O'Reilly and Software Improvement Group conducted a survey about secure coding: https://www.oreilly.com/ideas/the-alarming-state-of-secure-coding-neglect
Much of it is as expected but I stumbled upon this tidbit:
"[Static analysis] was reported as being used by 25% of respondents. One-third of those who didn't use it said it was too expensive. The rest of the non-users were fairly evenly divided among other explanations: tools were not available for their technology, were too hard to use, had too many false positives, or were not usable in Agile development."
When developing I have almost always used compiler warnings (gcc/acc/icc/cxx/clang) and dedicated tools cppcheck/flexelint/coverity-scan/pvs-studio/clang-analyze so the above snippet depressed me because catching errors sooner rather than later makes them much cheaper to fix. Static analysis tools can require much configuration, can be expensive, and be time-consuming, and I guess that for some languages such tools don't even exist. The part about static analysis tools not fitting a development process struck me as downright odd.

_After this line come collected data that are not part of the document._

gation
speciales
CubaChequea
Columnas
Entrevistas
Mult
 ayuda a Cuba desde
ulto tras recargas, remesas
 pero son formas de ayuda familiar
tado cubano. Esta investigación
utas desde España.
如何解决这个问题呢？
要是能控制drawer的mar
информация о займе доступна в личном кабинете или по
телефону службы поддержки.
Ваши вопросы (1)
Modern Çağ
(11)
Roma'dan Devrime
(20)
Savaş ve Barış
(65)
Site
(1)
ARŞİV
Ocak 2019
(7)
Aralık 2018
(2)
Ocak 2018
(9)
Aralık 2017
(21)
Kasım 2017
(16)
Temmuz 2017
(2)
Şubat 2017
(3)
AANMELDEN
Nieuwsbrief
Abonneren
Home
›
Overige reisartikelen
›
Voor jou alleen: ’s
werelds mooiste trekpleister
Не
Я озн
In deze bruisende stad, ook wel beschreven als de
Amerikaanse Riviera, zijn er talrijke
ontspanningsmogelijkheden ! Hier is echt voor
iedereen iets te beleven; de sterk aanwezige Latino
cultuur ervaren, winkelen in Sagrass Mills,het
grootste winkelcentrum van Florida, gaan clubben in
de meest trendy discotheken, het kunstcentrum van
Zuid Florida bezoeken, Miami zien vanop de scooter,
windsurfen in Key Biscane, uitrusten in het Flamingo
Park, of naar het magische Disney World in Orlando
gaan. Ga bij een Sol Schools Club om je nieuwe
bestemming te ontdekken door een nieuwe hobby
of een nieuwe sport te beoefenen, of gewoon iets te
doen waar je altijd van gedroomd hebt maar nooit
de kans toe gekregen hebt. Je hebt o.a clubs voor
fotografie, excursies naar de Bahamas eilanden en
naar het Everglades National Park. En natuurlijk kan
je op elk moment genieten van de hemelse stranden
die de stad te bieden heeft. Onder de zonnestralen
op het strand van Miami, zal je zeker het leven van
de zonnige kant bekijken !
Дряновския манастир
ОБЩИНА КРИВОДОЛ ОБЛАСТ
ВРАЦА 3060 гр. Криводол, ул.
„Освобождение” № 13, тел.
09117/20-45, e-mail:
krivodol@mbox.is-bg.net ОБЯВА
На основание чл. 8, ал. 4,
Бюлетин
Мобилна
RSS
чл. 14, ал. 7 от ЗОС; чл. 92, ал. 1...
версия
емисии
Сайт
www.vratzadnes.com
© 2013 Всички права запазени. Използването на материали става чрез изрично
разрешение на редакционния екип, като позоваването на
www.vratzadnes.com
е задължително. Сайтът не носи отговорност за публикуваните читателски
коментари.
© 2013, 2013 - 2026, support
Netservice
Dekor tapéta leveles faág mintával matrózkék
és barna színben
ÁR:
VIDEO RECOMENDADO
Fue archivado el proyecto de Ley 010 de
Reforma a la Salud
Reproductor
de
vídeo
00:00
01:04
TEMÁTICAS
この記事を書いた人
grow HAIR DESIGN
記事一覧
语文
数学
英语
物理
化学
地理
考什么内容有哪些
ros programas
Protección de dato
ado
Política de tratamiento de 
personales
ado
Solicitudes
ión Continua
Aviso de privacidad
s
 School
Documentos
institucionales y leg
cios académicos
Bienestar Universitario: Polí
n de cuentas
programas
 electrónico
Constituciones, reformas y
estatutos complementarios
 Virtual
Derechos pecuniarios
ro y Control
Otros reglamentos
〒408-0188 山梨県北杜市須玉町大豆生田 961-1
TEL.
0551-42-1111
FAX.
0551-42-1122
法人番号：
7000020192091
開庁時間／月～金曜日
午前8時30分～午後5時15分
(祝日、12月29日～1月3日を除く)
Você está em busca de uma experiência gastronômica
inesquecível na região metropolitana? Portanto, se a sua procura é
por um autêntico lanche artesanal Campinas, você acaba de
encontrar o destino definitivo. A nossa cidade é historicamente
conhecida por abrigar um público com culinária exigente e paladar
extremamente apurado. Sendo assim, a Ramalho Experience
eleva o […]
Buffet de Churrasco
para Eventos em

What is your take on this? Why aren't you using static analysis (and if you do: which one and for what?)
(Score: 0) by Anonymous Coward on Wednesday May 10 2017, @05:25AM (5 children)
Does anyone have any good free open source static analysis tools for C? I've used static analysis at work for embedded software, but the packages we used were thousands of dollars, and very proprietary.
(Score: 2) by TheRaven on Wednesday May 10 2017, @09:23AM
The clang static analyser is pretty good and is actively developed by a number of companies. The one big problem with it is the lack of a way of consistently tracking reports as the code evolves (Coverity is much better for that, and is free to use for open source projects).
The real problem with any static analysis tool is that it's very hard to adopt later on in the development process, because you'll likely have a hundreds or thousands of warnings and have to go and classify them all. This even applies to new analyses from existing analysers.
I am not surprised by these results at all. I was talking to someone from Google's Android security team a year or so ago and they were very proud of adding support for _FORTIFY_SOURCE to Android. I was surprised, because when I'd looked at adding that to FreeBSD, it had seemed not worth the effort because I hadn't been able to come up with a bug that _FORTIFY_SOURCE would catch at run time and the clang static analyser wouldn't catch at compile time, so I asked if they had some examples. His reply was that they didn't use static analysis at all in their development process. For something security critical, that's completely unacceptable (in contrast, Apple runs it on everything and writes new clang analysers whenever they find a new category of bug in their code).
sudo mod me up
(Score: 1) by isj on Wednesday May 10 2017, @05:07PM
I know of:
Open source: clang-analyzer, CppCheck
Free: the 2 above, and Coverity-scan (if your source code is opensource hosted on github etc)
Good: YMMV. It depends on how much time you are willing to invest, what shape the code is currently in, and which types of errors you are looking for.
(Score: 2) by bzipitidoo on Wednesday May 10 2017, @05:30PM
I made a simple C/C++ parser that checks for things such as balanced parentheses, and gives some statistics about the code. It doesn't handle #ifdef and relatives, so it is easily fooled by abuses such as 'for (;;i++) { #ifdef DEBUG printf("%d ",i) } #else } #endif' which has 1 opening brace and 2 closing braces. It found an error in the Firefox source code that the compiler missed thanks to not even looking at the code those preprocessing directives told it to skip over.
If anyone is interested, I plan to release it in a month. Yes, it'll be free.
(Score: 1) by isj on Wednesday May 10 2017, @10:19PM (1 child)
If the cost is the issue then consider pc-lint from Gimpel. It is relatively cheap and can be configured in many ways. But it does take time to configure to your environment, and the latest release doesn't support C++11 but its upcoming version (of which I'm a beta tester) does.
(Score: 2) by hendrikboom on Wednesday May 10 2017, @11:34PM
I used that on the Amiga long ago. It was useful. It has been around for a while.